* **Your objective**:
From the material below, set down every line from the one containing "Lei Complementar Nº 46/2007" up to and including the one containing "Δημοσκοπήσεις Υγείας", keeping each line unchanged. Leave the pictures out of your answer.

* **Material for this task**:
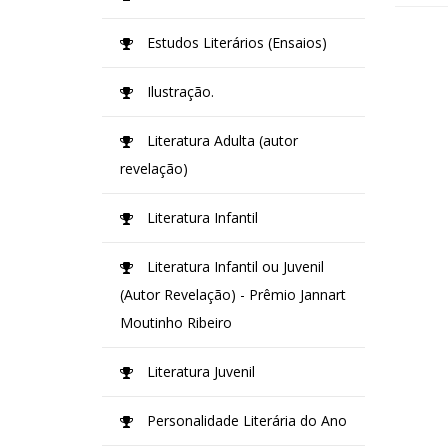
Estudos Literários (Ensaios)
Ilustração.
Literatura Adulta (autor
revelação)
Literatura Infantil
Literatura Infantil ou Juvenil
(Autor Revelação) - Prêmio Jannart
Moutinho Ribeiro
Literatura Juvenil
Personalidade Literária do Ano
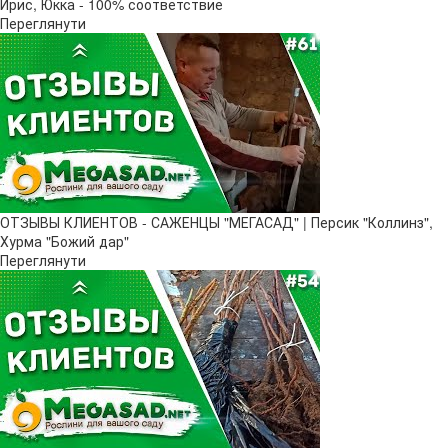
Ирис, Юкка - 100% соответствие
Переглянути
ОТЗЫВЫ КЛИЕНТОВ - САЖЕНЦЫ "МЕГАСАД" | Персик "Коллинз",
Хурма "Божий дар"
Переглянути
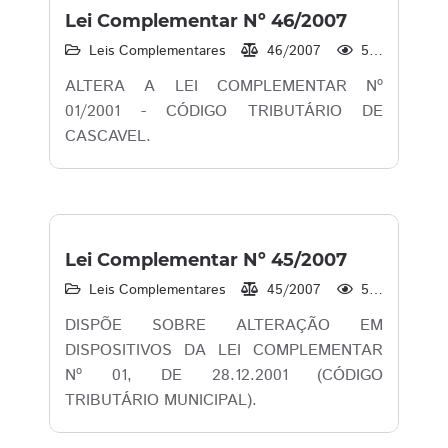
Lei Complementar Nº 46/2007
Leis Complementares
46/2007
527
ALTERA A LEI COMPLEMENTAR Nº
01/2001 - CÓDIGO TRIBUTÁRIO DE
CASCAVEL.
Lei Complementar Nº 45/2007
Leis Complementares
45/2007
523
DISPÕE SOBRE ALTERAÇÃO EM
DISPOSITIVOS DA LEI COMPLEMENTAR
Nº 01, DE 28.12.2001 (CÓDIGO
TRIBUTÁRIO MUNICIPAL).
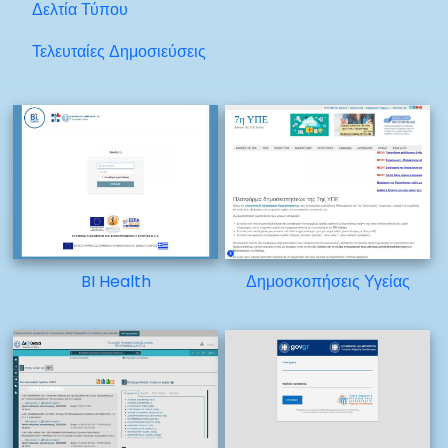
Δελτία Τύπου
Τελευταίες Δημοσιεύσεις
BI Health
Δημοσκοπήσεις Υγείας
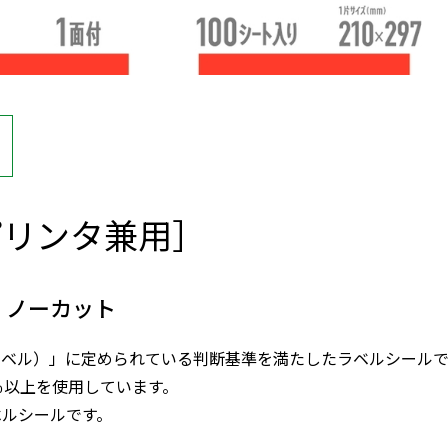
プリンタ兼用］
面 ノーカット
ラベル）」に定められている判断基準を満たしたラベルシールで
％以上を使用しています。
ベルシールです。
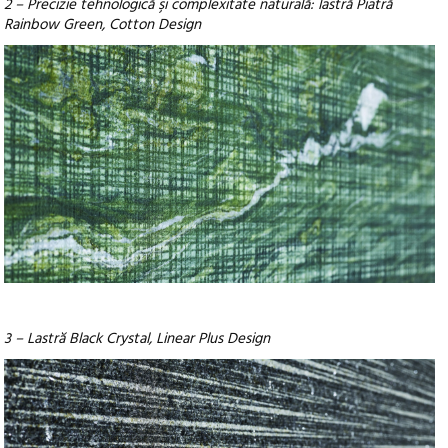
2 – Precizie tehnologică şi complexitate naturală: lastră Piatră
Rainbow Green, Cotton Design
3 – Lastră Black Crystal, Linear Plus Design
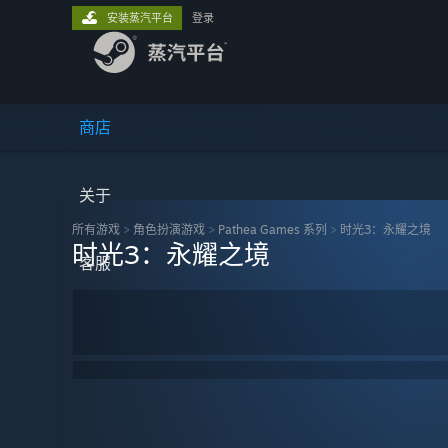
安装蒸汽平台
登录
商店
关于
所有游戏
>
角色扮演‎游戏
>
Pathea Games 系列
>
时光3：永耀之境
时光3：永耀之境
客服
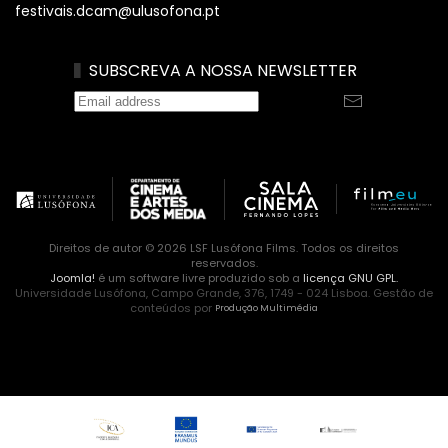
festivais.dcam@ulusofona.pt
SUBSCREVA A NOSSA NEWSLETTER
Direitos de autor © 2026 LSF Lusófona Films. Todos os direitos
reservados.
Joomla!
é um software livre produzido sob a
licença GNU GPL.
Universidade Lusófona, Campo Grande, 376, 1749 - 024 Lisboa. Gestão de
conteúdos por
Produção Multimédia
...
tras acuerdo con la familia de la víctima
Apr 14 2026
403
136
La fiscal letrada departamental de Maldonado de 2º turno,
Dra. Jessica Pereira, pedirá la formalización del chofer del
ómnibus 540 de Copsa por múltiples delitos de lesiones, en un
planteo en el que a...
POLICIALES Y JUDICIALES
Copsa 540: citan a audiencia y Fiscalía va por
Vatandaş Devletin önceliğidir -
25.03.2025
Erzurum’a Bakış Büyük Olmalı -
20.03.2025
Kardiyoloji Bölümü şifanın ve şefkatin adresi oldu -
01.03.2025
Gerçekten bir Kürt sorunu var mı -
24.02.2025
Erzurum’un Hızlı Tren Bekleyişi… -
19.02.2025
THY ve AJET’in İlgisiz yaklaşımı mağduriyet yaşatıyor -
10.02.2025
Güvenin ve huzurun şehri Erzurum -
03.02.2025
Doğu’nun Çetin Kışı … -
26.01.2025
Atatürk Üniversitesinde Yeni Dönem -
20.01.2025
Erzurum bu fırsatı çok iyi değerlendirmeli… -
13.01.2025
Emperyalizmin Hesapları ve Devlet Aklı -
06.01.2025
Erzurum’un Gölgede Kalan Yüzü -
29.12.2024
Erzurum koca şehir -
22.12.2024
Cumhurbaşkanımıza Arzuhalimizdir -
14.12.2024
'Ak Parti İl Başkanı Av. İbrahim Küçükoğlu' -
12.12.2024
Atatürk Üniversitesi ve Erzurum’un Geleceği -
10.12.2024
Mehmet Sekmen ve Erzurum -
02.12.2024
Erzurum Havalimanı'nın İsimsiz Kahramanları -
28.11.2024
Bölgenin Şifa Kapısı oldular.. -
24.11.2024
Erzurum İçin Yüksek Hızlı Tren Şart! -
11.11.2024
--
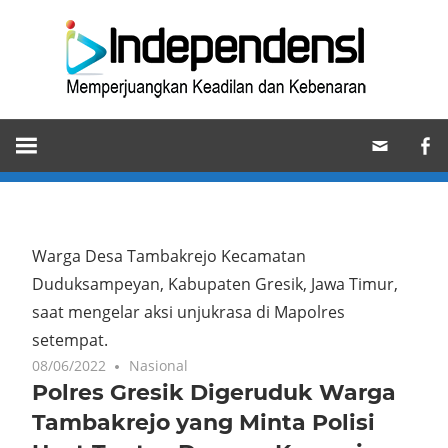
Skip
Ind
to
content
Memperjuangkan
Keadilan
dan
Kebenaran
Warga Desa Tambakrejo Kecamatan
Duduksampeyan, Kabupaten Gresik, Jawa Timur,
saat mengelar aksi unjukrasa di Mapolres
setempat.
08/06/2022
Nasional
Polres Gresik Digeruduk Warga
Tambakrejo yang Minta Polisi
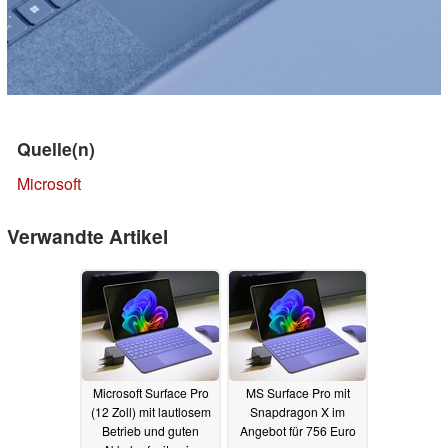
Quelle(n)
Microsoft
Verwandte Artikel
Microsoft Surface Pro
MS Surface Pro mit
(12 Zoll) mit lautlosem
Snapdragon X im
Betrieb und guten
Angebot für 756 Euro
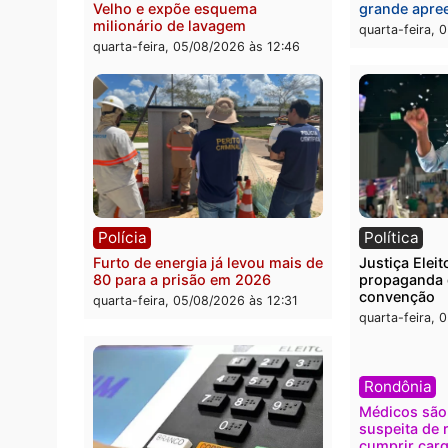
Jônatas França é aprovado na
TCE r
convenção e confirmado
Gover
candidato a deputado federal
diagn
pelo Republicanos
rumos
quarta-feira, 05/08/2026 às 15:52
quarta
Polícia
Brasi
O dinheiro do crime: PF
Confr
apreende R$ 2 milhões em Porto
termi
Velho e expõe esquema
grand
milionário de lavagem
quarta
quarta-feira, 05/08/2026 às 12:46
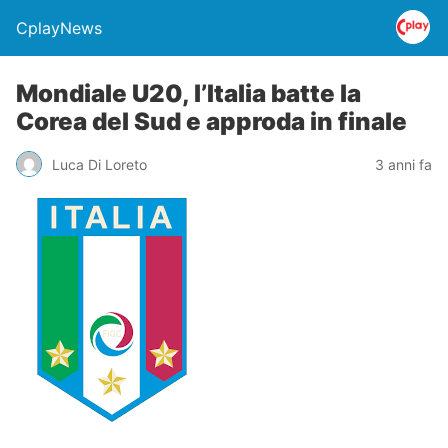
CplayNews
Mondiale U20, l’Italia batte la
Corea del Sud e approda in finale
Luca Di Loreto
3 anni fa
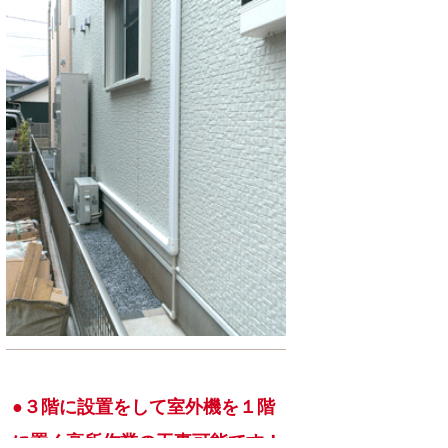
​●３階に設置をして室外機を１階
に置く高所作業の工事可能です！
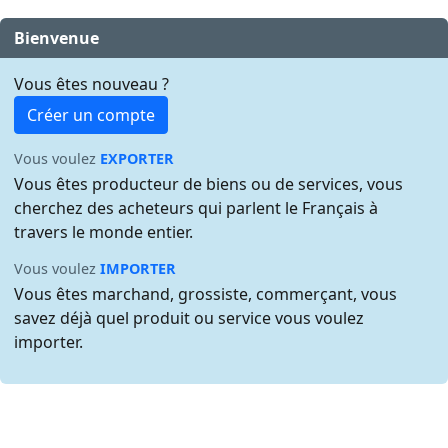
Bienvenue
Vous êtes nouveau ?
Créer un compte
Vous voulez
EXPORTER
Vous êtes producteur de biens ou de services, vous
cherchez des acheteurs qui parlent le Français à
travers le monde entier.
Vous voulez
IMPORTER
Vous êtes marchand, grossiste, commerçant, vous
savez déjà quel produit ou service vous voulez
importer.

* **Result for this task**:
Lei Complementar Nº 46/2007
Leis Complementares
46/2007
527
ALTERA A LEI COMPLEMENTAR Nº
01/2001 - CÓDIGO TRIBUTÁRIO DE
CASCAVEL.
Lei Complementar Nº 45/2007
Leis Complementares
45/2007
523
DISPÕE SOBRE ALTERAÇÃO EM
DISPOSITIVOS DA LEI COMPLEMENTAR
Nº 01, DE 28.12.2001 (CÓDIGO
TRIBUTÁRIO MUNICIPAL).
Δελτία Τύπου
Τελευταίες Δημοσιεύσεις
BI Health
Δημοσκοπήσεις Υγείας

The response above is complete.